Stored data entries:
_ _ _ _ _ _ _
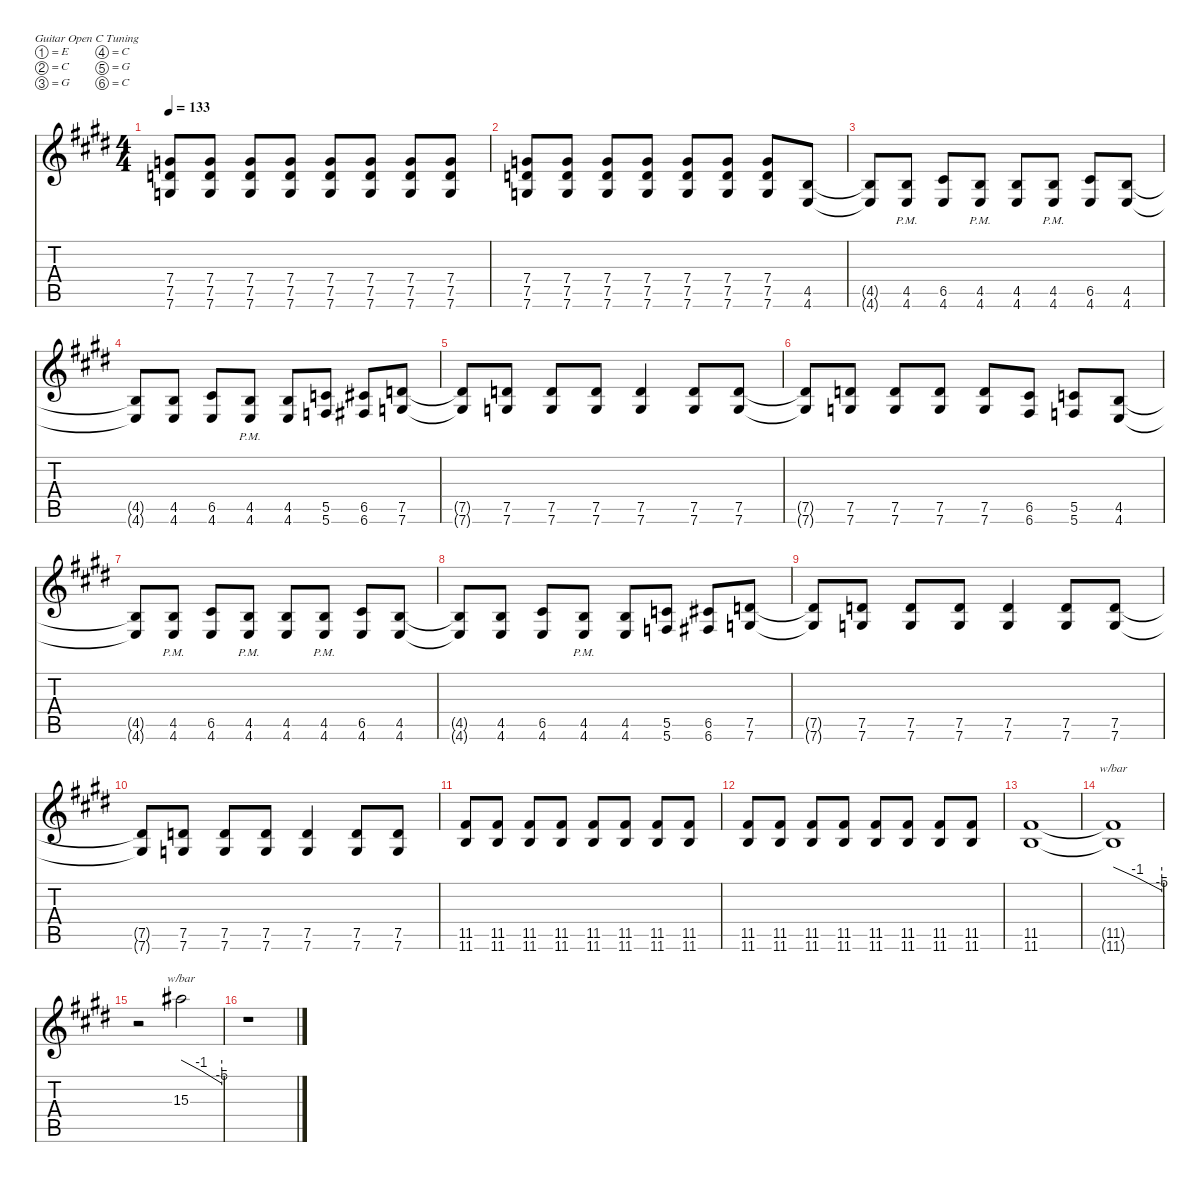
\defaultSystemsLayout 4
\hideDynamics
\bracketExtendMode nobrackets
\singleTrackTrackNamePolicy hidden
\multiTrackTrackNamePolicy hidden
\firstSystemTrackNameMode fullname
\firstSystemTrackNameOrientation horizontal
\otherSystemsTrackNameOrientation horizontal
\track ("Dave Young" "dist.guit.") {instrument distortionguitar}
\staff {score tabs}
\tuning (E4 C4 G3 C3 G2 C2)
\ts (4 4)
\tempo 133
\clef g2
\ks e
(7.4{acc forcenatural} 7.5{acc forcenatural} 7.6{acc forcenatural}).8{dy f beam Up} (7.4{acc forcenatural} 7.5{acc forcenatural} 7.6{acc forcenatural}).8{beam Up} (7.4{acc forcenatural} 7.5{acc forcenatural} 7.6{acc forcenatural}).8{beam Up} (7.4{acc forcenatural} 7.5{acc forcenatural} 7.6{acc forcenatural}).8{beam Up} (7.4{acc forcenatural} 7.5{acc forcenatural} 7.6{acc forcenatural}).8{beam Up} (7.4{acc forcenatural} 7.5{acc forcenatural} 7.6{acc forcenatural}).8{beam Up} (7.4{acc forcenatural} 7.5{acc forcenatural} 7.6{acc forcenatural}).8{beam Up} (7.4{acc forcenatural} 7.5{acc forcenatural} 7.6{acc forcenatural}).8{beam Up} |
(7.4{acc forcenatural} 7.5{acc forcenatural} 7.6{acc forcenatural}).8{beam Up} (7.4{acc forcenatural} 7.5{acc forcenatural} 7.6{acc forcenatural}).8{beam Up} (7.4{acc forcenatural} 7.5{acc forcenatural} 7.6{acc forcenatural}).8{beam Up} (7.4{acc forcenatural} 7.5{acc forcenatural} 7.6{acc forcenatural}).8{beam Up} (7.4{acc forcenatural} 7.5{acc forcenatural} 7.6{acc forcenatural}).8{beam Up} (7.4{acc forcenatural} 7.5{acc forcenatural} 7.6{acc forcenatural}).8{beam Up} (7.4{acc forcenatural} 7.5{acc forcenatural} 7.6{acc forcenatural}).8{beam Up} (4.5{acc forcenatural} 4.6{acc forcenatural}).8{beam Up} |
(4.5{t acc forcenatural} 4.6{t acc forcenatural}).8{beam Up} (4.5{pm acc forcenatural} 4.6{pm acc forcenatural}).8{beam Up} (6.5{acc #} 4.6{acc forcenatural}).8{beam Up} (4.5{pm acc forcenatural} 4.6{pm acc forcenatural}).8{beam Up} (4.5{acc forcenatural} 4.6{acc forcenatural}).8{beam Up} (4.5{pm acc forcenatural} 4.6{pm acc forcenatural}).8{beam Up} (6.5{acc #} 4.6{acc forcenatural}).8{beam Up} (4.5{acc forcenatural} 4.6{acc forcenatural}).8{beam Up} |
(4.5{t acc forcenatural} 4.6{t acc forcenatural}).8{beam Up} (4.5{acc forcenatural} 4.6{acc forcenatural}).8{beam Up} (6.5{acc #} 4.6{acc forcenatural}).8{beam Up} (4.5{pm acc forcenatural} 4.6{pm acc forcenatural}).8{beam Up} (4.5{acc forcenatural} 4.6{acc forcenatural}).8{beam Up} (5.5{acc forcenatural} 5.6{acc forcenatural}).8{beam Up} (6.5{acc #} 6.6{acc #}).8{beam Up} (7.5{acc forcenatural} 7.6{acc forcenatural}).8{beam Up} |
(7.5{t acc forcenatural} 7.6{t acc forcenatural}).8{beam Up} (7.5{acc forcenatural} 7.6{acc forcenatural}).8{beam Up} (7.5{acc forcenatural} 7.6{acc forcenatural}).8{beam Up} (7.5{acc forcenatural} 7.6{acc forcenatural}).8{beam Up} (7.5{acc forcenatural} 7.6{acc forcenatural}).4{beam Up} (7.5{acc forcenatural} 7.6{acc forcenatural}).8{beam Up} (7.5{acc forcenatural} 7.6{acc forcenatural}).8{beam Up} |
(7.5{t acc forcenatural} 7.6{t acc forcenatural}).8{beam Up} (7.5{acc forcenatural} 7.6{acc forcenatural}).8{beam Up} (7.5{acc forcenatural} 7.6{acc forcenatural}).8{beam Up} (7.5{acc forcenatural} 7.6{acc forcenatural}).8{beam Up} (7.5{acc forcenatural} 7.6{acc forcenatural}).8{beam Up} (6.5{acc #} 6.6{acc #}).8{beam Up} (5.5{acc forcenatural} 5.6{acc forcenatural}).8{beam Up} (4.5{acc forcenatural} 4.6{acc forcenatural}).8{beam Up} |
(4.5{t acc forcenatural} 4.6{t acc forcenatural}).8{beam Up} (4.5{pm acc forcenatural} 4.6{pm acc forcenatural}).8{beam Up} (6.5{acc #} 4.6{acc forcenatural}).8{beam Up} (4.5{pm acc forcenatural} 4.6{pm acc forcenatural}).8{beam Up} (4.5{acc forcenatural} 4.6{acc forcenatural}).8{beam Up} (4.5{pm acc forcenatural} 4.6{pm acc forcenatural}).8{beam Up} (6.5{acc #} 4.6{acc forcenatural}).8{beam Up} (4.5{acc forcenatural} 4.6{acc forcenatural}).8{beam Up} |
(4.5{t acc forcenatural} 4.6{t acc forcenatural}).8{beam Up} (4.5{acc forcenatural} 4.6{acc forcenatural}).8{beam Up} (6.5{acc #} 4.6{acc forcenatural}).8{beam Up} (4.5{pm acc forcenatural} 4.6{pm acc forcenatural}).8{beam Up} (4.5{acc forcenatural} 4.6{acc forcenatural}).8{beam Up} (5.5{acc forcenatural} 5.6{acc forcenatural}).8{beam Up} (6.5{acc #} 6.6{acc #}).8{beam Up} (7.5{acc forcenatural} 7.6{acc forcenatural}).8{beam Up} |
(7.5{t acc forcenatural} 7.6{t acc forcenatural}).8{beam Up} (7.5{acc forcenatural} 7.6{acc forcenatural}).8{beam Up} (7.5{acc forcenatural} 7.6{acc forcenatural}).8{beam Up} (7.5{acc forcenatural} 7.6{acc forcenatural}).8{beam Up} (7.5{acc forcenatural} 7.6{acc forcenatural}).4{beam Up} (7.5{acc forcenatural} 7.6{acc forcenatural}).8{beam Up} (7.5{acc forcenatural} 7.6{acc forcenatural}).8{beam Up} |
(7.5{t acc forcenatural} 7.6{t acc forcenatural}).8{beam Up} (7.5{acc forcenatural} 7.6{acc forcenatural}).8{beam Up} (7.5{acc forcenatural} 7.6{acc forcenatural}).8{beam Up} (7.5{acc forcenatural} 7.6{acc forcenatural}).8{beam Up} (7.5{acc forcenatural} 7.6{acc forcenatural}).4{beam Up} (7.5{acc forcenatural} 7.6{acc forcenatural}).8{beam Up} (7.5{acc forcenatural} 7.6{acc forcenatural}).8{beam Up} |
(11.5{acc #} 11.6{acc forcenatural}).8{beam Up} (11.5{acc #} 11.6{acc forcenatural}).8{beam Up} (11.5{acc #} 11.6{acc forcenatural}).8{beam Up} (11.5{acc #} 11.6{acc forcenatural}).8{beam Up} (11.5{acc #} 11.6{acc forcenatural}).8{beam Up} (11.5{acc #} 11.6{acc forcenatural}).8{beam Up} (11.5{acc #} 11.6{acc forcenatural}).8{beam Up} (11.5{acc #} 11.6{acc forcenatural}).8{beam Up} |
(11.5{acc #} 11.6{acc forcenatural}).8{beam Up} (11.5{acc #} 11.6{acc forcenatural}).8{beam Up} (11.5{acc #} 11.6{acc forcenatural}).8{beam Up} (11.5{acc #} 11.6{acc forcenatural}).8{beam Up} (11.5{acc #} 11.6{acc forcenatural}).8{beam Up} (11.5{acc #} 11.6{acc forcenatural}).8{beam Up} (11.5{acc #} 11.6{acc forcenatural}).8{beam Up} (11.5{acc #} 11.6{acc forcenatural}).8{beam Up} |
(11.5{acc #} 11.6{acc forcenatural}).1{beam Up} |
(11.5{t acc #} 11.6{t acc forcenatural}).1{tbe (custom default 0 0 30 -4 30 -4 60 -20 0 0 60 0) beam Up} |
r.2{beam Down} 15.3{acc #}.2{tbe (custom default 0 0 30 -4 30 -4 60 -20 0 0 60 0) dy fff beam Down} |
r.1{beam Down}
_ _ _ _ _ _ _
Written request: Find each line in the data above that contains the word "custom", treating uppercase and lowercase letters as different, and copy every such line in full.

Answer for the task:
(11.5{t acc #} 11.6{t acc forcenatural}).1{tbe (custom default 0 0 30 -4 30 -4 60 -20 0 0 60 0) beam Up} |
r.2{beam Down} 15.3{acc #}.2{tbe (custom default 0 0 30 -4 30 -4 60 -20 0 0 60 0) dy fff beam Down} |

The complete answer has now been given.